§ **Things to do**
1 – In the passage on household size in bankruptcy law, which office did Congress give the authority to administer and enforce the means test?
2 – Pick up the passage on household size in bankruptcy law from its last sentence and keep writing.

The bankruptcy code does not contain a definition of family or household size. Under the 2005 Bankruptcy Abuse and Consumer Protection Act, Congress provided for the US Trustee Program or office, the authority to administer and enforce the means test which determines whether a debtor may qualify to file a Chapter 7 bankruptcy and determines what payment the debtor will make to the Chapter 13 trustee in a Chapter 13 bankruptcy.
Among the many detriments to the rights of debtors through the administration of bankruptcy processes, the Bankruptcy Abuse and Consumer Protection Act (BAPCPA) also participated in the willful expungement by Congress of its fundamental function to legislate, to make laws. Family or household size in bankruptcy law should be first defined by Congress, in its legislative capacity. The BAPCPA gave the power to the Executive Branch through the US Department of Justice, and through its agent, the US Trustee office or the US Trustee Program, to make such determinations.

(Saved data entries)

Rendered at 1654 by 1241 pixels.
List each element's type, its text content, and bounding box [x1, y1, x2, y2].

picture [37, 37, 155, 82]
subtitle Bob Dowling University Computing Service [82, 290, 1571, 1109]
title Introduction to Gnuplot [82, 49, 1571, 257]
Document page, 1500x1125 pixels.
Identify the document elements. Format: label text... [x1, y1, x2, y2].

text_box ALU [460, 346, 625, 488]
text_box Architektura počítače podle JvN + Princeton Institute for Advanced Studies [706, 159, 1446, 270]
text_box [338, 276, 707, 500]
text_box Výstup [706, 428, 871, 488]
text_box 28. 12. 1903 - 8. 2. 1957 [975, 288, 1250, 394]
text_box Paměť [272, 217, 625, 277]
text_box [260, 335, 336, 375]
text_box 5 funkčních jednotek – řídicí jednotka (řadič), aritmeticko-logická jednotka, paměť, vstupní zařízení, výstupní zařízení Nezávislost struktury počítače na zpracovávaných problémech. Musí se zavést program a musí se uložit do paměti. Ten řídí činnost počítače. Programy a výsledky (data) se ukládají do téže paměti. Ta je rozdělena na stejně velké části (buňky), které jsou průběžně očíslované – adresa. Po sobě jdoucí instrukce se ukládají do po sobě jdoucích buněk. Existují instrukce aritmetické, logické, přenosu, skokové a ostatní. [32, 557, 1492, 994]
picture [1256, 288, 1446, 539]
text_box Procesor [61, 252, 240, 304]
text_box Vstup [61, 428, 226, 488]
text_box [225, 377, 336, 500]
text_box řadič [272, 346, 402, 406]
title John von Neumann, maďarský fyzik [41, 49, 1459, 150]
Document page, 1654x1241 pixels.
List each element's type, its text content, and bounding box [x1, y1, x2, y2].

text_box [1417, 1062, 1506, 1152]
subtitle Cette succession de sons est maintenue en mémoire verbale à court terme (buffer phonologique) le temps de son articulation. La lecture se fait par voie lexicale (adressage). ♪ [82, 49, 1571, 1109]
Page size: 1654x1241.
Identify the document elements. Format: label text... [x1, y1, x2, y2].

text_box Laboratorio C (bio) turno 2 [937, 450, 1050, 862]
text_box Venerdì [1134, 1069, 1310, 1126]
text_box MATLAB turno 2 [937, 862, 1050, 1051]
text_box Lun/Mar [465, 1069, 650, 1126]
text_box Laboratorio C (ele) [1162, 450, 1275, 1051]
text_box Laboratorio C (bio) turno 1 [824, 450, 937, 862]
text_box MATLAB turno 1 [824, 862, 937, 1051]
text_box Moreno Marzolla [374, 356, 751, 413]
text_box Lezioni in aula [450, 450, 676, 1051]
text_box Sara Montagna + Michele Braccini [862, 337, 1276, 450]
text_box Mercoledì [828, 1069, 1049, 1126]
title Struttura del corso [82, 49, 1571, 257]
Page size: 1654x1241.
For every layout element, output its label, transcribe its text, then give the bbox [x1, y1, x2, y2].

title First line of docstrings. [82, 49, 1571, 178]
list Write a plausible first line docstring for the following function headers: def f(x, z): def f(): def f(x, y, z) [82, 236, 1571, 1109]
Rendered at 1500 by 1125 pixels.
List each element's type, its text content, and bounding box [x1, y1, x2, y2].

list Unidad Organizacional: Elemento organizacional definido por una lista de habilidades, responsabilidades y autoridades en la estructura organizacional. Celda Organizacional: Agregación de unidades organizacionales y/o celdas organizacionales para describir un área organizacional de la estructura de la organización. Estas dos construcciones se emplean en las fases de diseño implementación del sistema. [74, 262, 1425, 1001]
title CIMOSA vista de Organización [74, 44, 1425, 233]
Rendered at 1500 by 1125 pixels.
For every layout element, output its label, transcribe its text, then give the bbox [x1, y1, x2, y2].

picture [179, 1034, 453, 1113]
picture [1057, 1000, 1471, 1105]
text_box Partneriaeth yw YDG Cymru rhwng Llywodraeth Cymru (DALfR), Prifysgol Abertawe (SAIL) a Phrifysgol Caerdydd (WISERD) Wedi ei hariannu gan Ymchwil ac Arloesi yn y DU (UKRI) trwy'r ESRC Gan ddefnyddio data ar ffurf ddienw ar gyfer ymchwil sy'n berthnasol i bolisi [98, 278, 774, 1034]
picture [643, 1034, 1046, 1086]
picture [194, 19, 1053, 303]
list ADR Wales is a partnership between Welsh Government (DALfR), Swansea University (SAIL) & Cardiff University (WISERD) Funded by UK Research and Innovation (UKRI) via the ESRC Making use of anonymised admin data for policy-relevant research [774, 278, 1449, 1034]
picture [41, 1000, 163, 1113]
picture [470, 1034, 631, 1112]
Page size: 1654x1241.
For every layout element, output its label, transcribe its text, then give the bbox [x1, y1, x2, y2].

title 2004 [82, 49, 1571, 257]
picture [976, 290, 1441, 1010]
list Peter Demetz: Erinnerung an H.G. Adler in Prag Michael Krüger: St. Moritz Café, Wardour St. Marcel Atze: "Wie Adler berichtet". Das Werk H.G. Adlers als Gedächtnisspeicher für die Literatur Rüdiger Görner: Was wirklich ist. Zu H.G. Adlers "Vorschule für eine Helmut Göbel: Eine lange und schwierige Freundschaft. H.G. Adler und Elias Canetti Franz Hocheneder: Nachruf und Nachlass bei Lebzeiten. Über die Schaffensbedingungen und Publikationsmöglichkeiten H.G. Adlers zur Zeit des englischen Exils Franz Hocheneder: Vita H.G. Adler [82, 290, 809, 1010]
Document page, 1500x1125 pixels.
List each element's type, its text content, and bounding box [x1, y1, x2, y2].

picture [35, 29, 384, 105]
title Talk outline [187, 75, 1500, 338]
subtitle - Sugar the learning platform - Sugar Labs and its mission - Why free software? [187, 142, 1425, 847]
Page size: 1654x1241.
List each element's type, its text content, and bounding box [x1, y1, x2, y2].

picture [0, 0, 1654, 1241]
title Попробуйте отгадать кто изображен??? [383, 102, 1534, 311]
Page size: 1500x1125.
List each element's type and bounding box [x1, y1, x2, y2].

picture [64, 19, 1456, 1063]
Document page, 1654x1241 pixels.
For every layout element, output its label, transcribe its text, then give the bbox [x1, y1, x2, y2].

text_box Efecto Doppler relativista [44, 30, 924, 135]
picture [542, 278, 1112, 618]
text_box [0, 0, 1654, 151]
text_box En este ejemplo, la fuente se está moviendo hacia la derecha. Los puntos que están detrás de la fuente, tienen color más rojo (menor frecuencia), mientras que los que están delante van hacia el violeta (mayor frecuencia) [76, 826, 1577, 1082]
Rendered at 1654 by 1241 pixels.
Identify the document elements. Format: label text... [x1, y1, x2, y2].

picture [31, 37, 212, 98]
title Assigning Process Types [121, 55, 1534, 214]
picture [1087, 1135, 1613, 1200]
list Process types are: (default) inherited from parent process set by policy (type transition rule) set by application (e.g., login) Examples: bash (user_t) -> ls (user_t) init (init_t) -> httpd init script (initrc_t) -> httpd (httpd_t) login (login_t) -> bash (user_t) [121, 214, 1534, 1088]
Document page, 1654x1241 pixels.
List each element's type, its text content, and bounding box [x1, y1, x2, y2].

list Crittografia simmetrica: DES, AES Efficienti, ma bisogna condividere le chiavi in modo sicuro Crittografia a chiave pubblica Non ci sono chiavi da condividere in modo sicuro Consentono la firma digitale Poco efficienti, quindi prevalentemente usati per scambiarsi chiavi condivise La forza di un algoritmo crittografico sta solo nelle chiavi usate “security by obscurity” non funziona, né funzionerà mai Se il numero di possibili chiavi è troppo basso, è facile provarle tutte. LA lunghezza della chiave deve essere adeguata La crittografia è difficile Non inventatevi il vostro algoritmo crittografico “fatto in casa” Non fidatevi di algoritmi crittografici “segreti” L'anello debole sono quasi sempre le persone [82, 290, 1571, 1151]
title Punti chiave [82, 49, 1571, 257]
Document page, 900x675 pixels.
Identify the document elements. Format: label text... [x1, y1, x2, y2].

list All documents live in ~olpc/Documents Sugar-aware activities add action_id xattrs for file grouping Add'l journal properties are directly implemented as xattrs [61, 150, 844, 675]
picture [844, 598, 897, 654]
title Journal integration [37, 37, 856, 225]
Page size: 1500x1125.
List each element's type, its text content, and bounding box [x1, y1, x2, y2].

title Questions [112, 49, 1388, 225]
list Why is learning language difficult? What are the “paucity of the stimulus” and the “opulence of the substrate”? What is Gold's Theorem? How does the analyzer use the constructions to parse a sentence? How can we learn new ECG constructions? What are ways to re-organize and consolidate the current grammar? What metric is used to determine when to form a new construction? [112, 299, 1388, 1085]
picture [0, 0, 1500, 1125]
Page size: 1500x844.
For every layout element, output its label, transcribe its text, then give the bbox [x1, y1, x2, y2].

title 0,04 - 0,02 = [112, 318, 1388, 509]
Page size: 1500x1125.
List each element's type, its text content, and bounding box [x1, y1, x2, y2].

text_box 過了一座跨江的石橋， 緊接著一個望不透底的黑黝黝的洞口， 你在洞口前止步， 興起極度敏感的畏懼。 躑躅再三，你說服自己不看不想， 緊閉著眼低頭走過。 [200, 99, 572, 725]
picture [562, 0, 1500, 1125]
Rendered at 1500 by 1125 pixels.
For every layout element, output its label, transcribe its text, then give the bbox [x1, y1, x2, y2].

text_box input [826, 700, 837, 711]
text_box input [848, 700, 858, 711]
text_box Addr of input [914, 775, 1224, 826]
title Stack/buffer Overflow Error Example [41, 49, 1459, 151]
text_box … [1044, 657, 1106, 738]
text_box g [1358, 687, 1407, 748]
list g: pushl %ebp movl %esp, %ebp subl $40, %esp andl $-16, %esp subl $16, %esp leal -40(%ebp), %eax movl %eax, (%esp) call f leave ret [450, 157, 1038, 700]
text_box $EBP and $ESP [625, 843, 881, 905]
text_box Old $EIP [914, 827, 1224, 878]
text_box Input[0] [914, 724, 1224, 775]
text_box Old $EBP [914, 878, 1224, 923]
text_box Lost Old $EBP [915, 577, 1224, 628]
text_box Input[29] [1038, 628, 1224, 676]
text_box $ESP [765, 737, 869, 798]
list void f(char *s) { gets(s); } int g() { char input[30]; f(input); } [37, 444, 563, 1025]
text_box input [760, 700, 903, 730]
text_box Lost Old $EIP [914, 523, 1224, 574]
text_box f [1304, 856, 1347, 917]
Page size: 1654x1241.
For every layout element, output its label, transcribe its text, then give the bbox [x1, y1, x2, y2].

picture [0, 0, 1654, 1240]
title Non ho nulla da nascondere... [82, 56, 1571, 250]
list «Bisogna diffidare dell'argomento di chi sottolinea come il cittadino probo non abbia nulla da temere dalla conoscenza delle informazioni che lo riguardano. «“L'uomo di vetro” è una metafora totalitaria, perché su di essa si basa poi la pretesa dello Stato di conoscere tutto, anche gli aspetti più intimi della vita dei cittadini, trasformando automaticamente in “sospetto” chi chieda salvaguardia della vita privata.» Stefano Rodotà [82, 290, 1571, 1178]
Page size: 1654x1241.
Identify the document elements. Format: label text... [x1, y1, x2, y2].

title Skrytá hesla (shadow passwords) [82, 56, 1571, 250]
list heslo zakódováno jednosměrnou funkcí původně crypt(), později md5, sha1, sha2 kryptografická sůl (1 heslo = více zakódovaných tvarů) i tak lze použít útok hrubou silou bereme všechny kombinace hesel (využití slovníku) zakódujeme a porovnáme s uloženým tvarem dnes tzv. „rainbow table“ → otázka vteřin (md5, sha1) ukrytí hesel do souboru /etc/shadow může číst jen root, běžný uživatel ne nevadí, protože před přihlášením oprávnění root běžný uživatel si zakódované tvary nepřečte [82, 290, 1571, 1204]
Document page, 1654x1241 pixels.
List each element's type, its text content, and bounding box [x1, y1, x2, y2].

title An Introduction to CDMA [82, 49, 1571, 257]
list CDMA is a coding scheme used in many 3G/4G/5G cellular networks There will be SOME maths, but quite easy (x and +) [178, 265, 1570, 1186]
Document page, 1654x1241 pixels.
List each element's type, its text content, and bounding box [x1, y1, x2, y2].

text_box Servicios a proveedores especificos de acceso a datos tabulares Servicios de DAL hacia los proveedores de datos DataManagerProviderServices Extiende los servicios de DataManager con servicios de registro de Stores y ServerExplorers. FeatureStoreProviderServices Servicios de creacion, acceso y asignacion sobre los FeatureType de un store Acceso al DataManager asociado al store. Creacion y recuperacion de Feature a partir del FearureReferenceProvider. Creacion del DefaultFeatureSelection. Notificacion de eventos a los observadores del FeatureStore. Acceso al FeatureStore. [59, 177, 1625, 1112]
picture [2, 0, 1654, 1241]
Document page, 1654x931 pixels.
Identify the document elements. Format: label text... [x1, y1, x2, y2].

§ **Responses per task**
1 – The US Trustee Program, or US Trustee office.

2 –
Such action also removed a certain function and power of the Judicial Branch of government, or the US Bankruptcy Courts, to make such interpretations. When an essential concept such as the definition of family or household size, as defined in bankruptcy, is left undefined by the Statutes established by the Legislative Branch, then the US Constitution expects that the Judicial Branch will offer definition when vagueness is present. Such definition will come at least from the debate of an experienced bankruptcy attorney, generally against the definition summoned to the imagination of either the bankruptcy trustee or some other opposing party. Such debate is open and recorded and under the guidance of a bankruptcy judge, who hopefully is waging his or her decision according to proper concepts of law and fairness.
For such power to be ceded to nameless bureaucrats is an affront to democracy and proper Constitutional principles. It is also an affront and detrimental to the basic Constitutional principle of separation of powers. The founding fathers, as it is presented, created the three branches of government in the US Constitution in the Legislative, Executive, and Judicial branches. The concept is that each branch would have certain powers that are different in their nature, which act to balance the power of each branch against the other and prevent one branch from obtaining overwhelming power against another branch. Such effect would presumably prevent the tyranny of one branch of government, over not only another branch of government, but also the population.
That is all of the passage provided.